WHAT IS BEING ASKED
Only the lines from the one containing "er Milei resonaron" through the final line of the entries below are wanted, each copied exactly.

AVAILABLE DATA
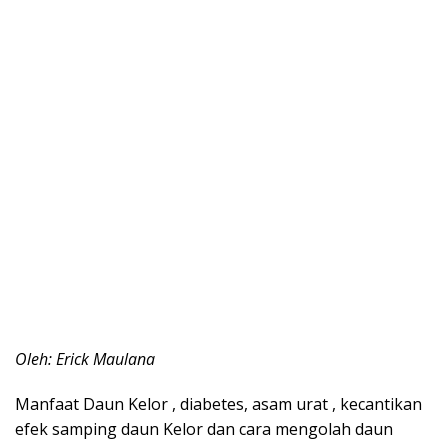
Oleh: Erick Maulana
Manfaat Daun Kelor , diabetes, asam urat , kecantikan
efek samping daun Kelor dan cara mengolah daun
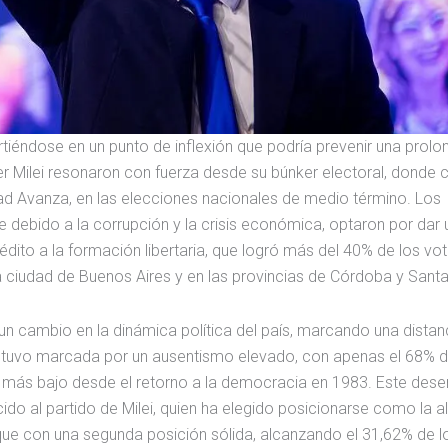
irtiéndose en un punto de inflexión que podría prevenir una prol
er Milei resonaron con fuerza desde su búnker electoral, donde 
tad Avanza, en las elecciones nacionales de medio término. Los
e debido a la corrupción y la crisis económica, optaron por dar
dito a la formación libertaria, que logró más del 40% de los vo
 ciudad de Buenos Aires y en las provincias de Córdoba y Santa
 un cambio en la dinámica política del país, marcando una distan
estuvo marcada por un ausentismo elevado, con apenas el 68% d
je más bajo desde el retorno a la democracia en 1983. Este des
o al partido de Milei, quien ha elegido posicionarse como la al
que con una segunda posición sólida, alcanzando el 31,62% de l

SOLVED EXERCISE
er Milei resonaron con fuerza desde su búnker electoral, donde 
tad Avanza, en las elecciones nacionales de medio término. Los
e debido a la corrupción y la crisis económica, optaron por dar
dito a la formación libertaria, que logró más del 40% de los vo
 ciudad de Buenos Aires y en las provincias de Córdoba y Santa
 un cambio en la dinámica política del país, marcando una distan
estuvo marcada por un ausentismo elevado, con apenas el 68% d
je más bajo desde el retorno a la democracia en 1983. Este des
o al partido de Milei, quien ha elegido posicionarse como la al
que con una segunda posición sólida, alcanzando el 31,62% de l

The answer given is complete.